Mollen kun je effectief vangen met een mollenklem. Dit zijn metalen klemmen met een sterke veer. Het is zeker geen diervriendelijke wijze van vangen want de mol zal het niet overleven maar eenmaal gevangen ben je wel van het probleem af.
Mollen komen slechts zelden boven de grond, dus de kans dat u er een te zien zult krijgen is klein. Maar wees voorzichtig als u een levende mol vangt, want ze hebben heel scherpe tanden en zullen zeker proberen te bijten.
Het plan: je maakt reepjes van oude stof, bijvoorbeeld katoen. Week de reepjes in azijn en leg ze dan in een mollengang. De mol zit niet te wachten op sterke geuren. Als deze theorie klopt, dan kom je dankzij de azijn wel van het beestje of de beestjes af.
Een kleine tuin zal dus meestal maar plaats bieden aan één mol. Omdat die mol zijn eigen territorium heeft, is het verwijderen van je bodemgast vaak zinloos. Het enige wat je doet is een thuis aanbieden aan een nieuw exemplaar.
Kruisbladwolfsmelk wordt daarom ook wel eens mollenkruid genoemd. De wortels van deze plant geven een hele sterke geur af waar mollen een afkeer van hebben. Pas wel op met deze plant want, net zoals bijna alle wolfsmelksoorten, is het melksap van deze plant giftig. Ook keizerskroon is een goede plant tegen mollen.
Er zijn 2 soorten gangen : de vaste gangen en de jachtgangen. De doorsnede van een gang is 4 tot 5 cm. De vaste gangen bevinden zich tot op een diepte van 50 cm onder de grond. Deze aarde wordt naar boven gewerkt en er ontstaan “molshopen”.
Dieper graven van nieuwe gangen levert grond op die ze kwijt moeten. Wanneer het weer warmer wordt, kruipen de regenwormen weer richting aardoppervlak. De mol gaat er ook dan weer achteraan, graaft nieuwe gangen en werpt dus extra hopen op.
Mollen zijn in principe niet gevaarlijk, maar kunnen door hun graafgedrag wel behoorlijke schade aanrichten aan uw gazon, terras of stoep. Dit maakt dan ook hun bestrijding soms noodzakelijk.
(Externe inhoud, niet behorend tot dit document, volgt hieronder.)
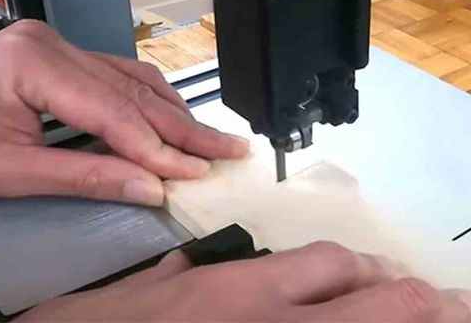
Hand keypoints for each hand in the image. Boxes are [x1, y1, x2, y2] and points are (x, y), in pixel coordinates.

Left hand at [0, 20, 247, 205]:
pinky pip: (121, 74)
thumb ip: (84, 177)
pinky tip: (174, 116)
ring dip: (174, 113)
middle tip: (226, 148)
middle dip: (183, 128)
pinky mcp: (66, 56)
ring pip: (135, 79)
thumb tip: (148, 188)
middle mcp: (54, 44)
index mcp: (33, 62)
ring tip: (208, 138)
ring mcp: (62, 46)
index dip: (158, 148)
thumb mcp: (9, 169)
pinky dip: (151, 100)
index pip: (114, 112)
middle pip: (134, 92)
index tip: (195, 172)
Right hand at [17, 241, 470, 321]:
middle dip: (418, 300)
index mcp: (236, 291)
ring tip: (450, 316)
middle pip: (372, 302)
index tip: (387, 271)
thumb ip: (180, 275)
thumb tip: (193, 269)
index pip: (329, 264)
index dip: (368, 267)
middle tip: (451, 301)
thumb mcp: (142, 291)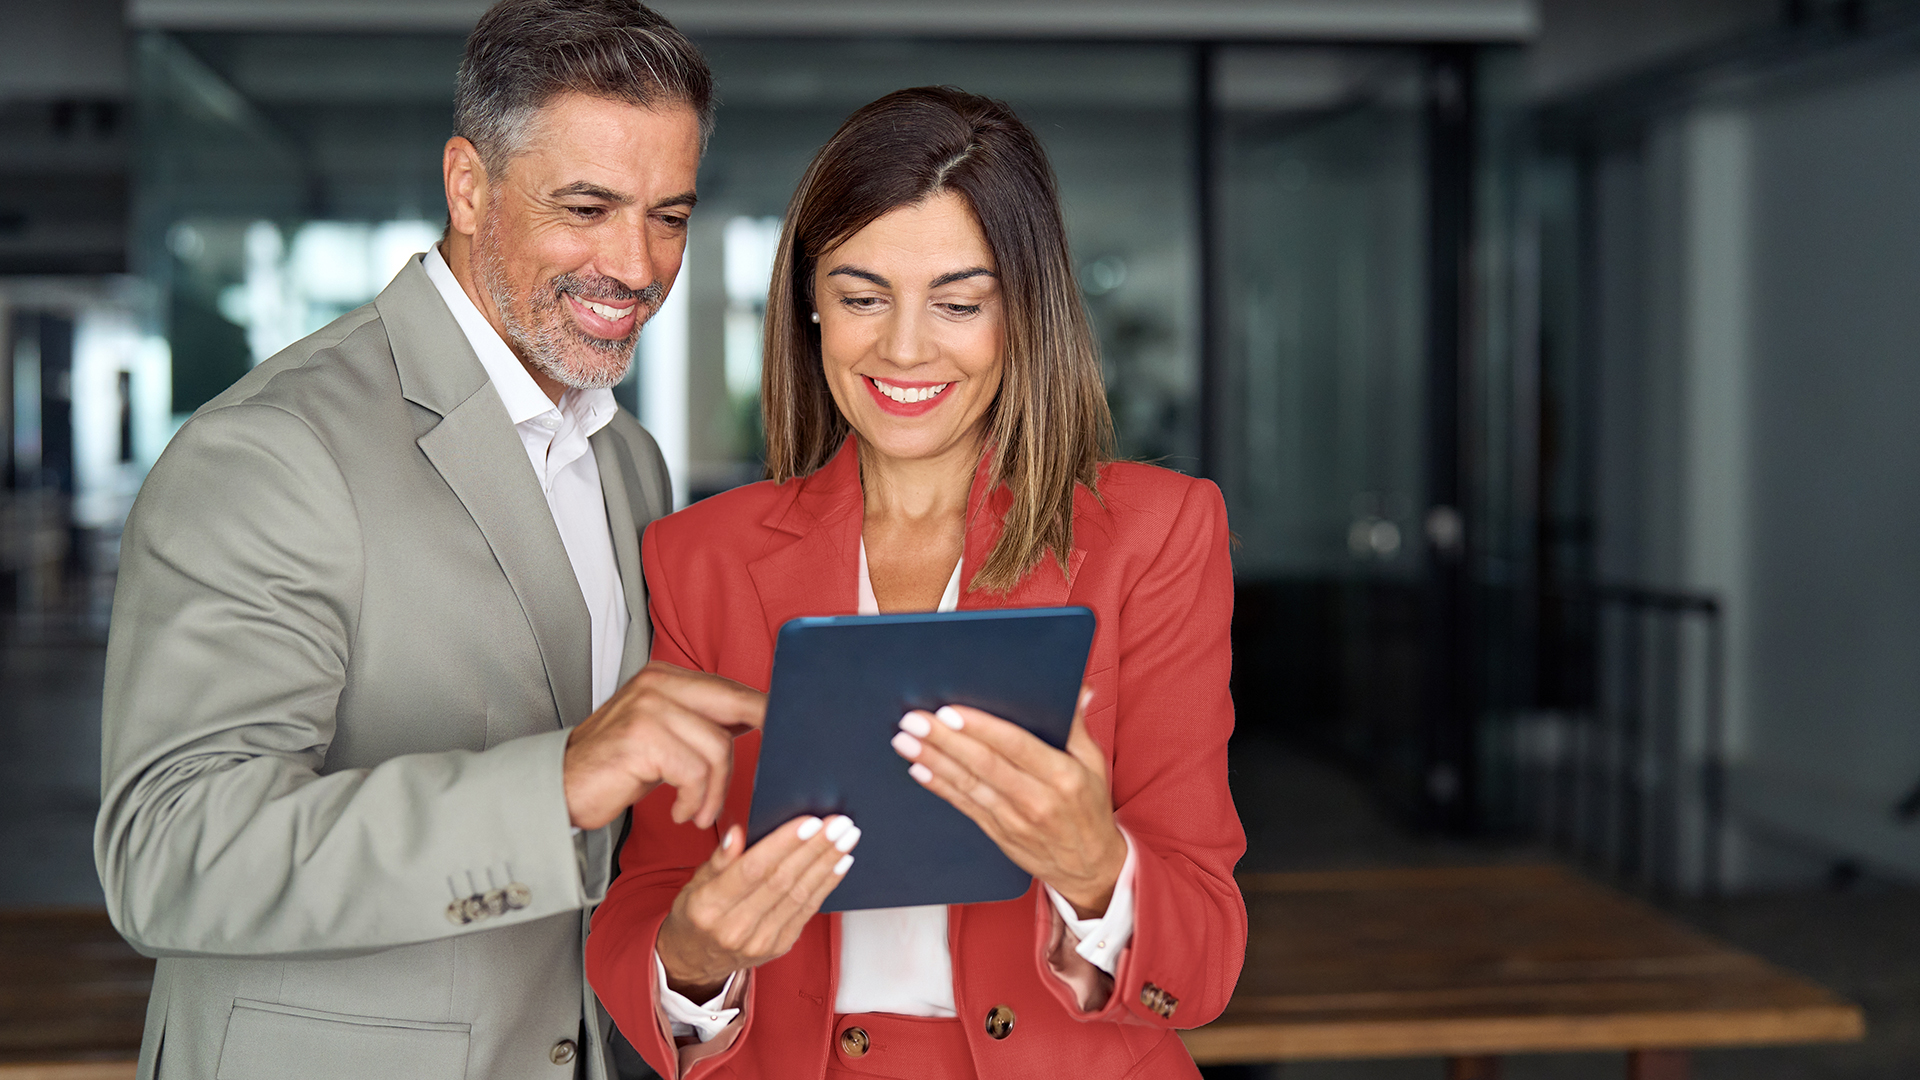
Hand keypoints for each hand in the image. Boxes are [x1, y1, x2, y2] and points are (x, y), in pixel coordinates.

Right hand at [562, 662, 764, 830]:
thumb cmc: (617, 768)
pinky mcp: (641, 739)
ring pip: (718, 748)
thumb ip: (704, 722)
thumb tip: (762, 719)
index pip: (732, 689)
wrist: (559, 790)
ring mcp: (648, 708)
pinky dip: (695, 801)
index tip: (788, 738)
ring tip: (700, 811)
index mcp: (666, 676)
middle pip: (737, 706)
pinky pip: (695, 773)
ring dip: (716, 792)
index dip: (766, 714)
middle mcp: (657, 683)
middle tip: (772, 773)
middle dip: (764, 739)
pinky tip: (682, 813)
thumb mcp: (665, 736)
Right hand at [655, 815, 860, 999]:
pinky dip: (826, 884)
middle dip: (815, 848)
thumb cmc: (697, 913)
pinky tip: (841, 863)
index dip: (784, 844)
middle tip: (839, 824)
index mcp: (708, 906)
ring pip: (800, 895)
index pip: (752, 869)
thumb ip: (719, 859)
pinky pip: (807, 911)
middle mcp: (734, 927)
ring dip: (827, 863)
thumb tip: (737, 834)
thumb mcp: (695, 883)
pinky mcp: (778, 947)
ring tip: (848, 837)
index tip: (810, 821)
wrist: (697, 960)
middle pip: (782, 880)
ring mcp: (759, 941)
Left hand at [892, 687, 1125, 917]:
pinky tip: (919, 770)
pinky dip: (941, 787)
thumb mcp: (1093, 763)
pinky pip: (965, 806)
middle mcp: (1037, 799)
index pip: (1015, 745)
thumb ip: (1077, 725)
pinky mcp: (999, 834)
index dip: (980, 728)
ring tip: (905, 741)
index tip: (949, 712)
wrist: (1090, 868)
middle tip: (914, 720)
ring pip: (968, 785)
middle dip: (945, 740)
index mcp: (1062, 776)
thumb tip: (1078, 687)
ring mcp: (1015, 820)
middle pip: (984, 764)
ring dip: (934, 761)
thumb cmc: (1090, 808)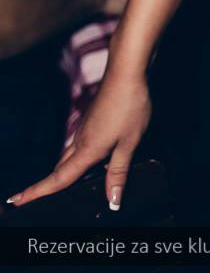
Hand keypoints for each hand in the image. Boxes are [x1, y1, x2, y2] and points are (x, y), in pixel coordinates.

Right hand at [5, 67, 151, 211]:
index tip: (16, 201)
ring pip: (69, 156)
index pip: (58, 179)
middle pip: (60, 169)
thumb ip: (118, 172)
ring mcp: (84, 128)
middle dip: (48, 186)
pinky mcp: (91, 120)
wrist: (125, 71)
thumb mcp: (129, 143)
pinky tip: (92, 159)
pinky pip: (79, 145)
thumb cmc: (129, 105)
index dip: (37, 192)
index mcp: (87, 150)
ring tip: (64, 187)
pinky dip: (78, 158)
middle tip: (33, 199)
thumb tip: (112, 201)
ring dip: (64, 172)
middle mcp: (80, 141)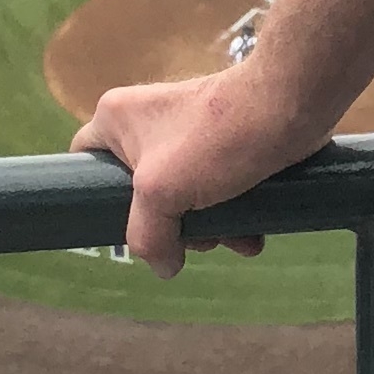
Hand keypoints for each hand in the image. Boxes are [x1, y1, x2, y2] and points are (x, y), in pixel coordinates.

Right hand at [71, 72, 330, 279]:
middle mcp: (149, 122)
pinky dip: (233, 217)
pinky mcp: (227, 146)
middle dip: (171, 227)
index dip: (92, 196)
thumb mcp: (162, 193)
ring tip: (233, 236)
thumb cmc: (216, 140)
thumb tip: (164, 266)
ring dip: (209, 229)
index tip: (117, 223)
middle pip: (141, 194)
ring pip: (185, 200)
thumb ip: (148, 236)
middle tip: (194, 236)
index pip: (81, 160)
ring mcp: (190, 135)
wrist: (292, 106)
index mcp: (117, 118)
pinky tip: (252, 236)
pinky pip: (218, 193)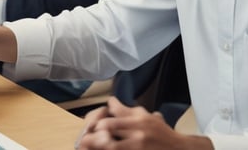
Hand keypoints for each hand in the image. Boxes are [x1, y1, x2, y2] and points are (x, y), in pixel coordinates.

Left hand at [76, 97, 210, 149]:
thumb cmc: (163, 135)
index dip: (100, 113)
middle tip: (84, 135)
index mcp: (139, 117)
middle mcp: (138, 129)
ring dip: (97, 144)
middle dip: (94, 129)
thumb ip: (130, 111)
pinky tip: (102, 149)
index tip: (91, 119)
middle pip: (107, 125)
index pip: (114, 110)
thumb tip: (111, 102)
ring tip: (85, 145)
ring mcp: (138, 145)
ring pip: (110, 144)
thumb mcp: (148, 118)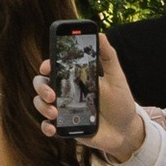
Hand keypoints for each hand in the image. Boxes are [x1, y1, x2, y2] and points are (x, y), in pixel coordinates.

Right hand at [34, 31, 147, 164]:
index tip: (46, 67)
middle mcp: (65, 92)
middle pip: (41, 84)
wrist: (126, 132)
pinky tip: (53, 127)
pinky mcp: (64, 126)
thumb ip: (108, 57)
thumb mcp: (117, 78)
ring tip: (55, 113)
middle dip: (41, 88)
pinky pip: (46, 125)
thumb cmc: (120, 103)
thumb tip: (101, 34)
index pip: (54, 67)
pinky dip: (45, 126)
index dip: (46, 65)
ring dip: (42, 106)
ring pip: (40, 103)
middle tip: (52, 94)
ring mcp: (63, 109)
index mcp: (75, 78)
Ze hebben echter nog te weinig kracht in hun graafpoten en te weinig ervaring om hun eigen gangen te graven. Er rest hen dan niets anders dan bovengronds op zoek te gaan naar onbewoonde tunnels. Vaak laten die bovengrondse junimollen zich zonder enig verweer oppakken. Een mol eet vooral regenwormen en insecten.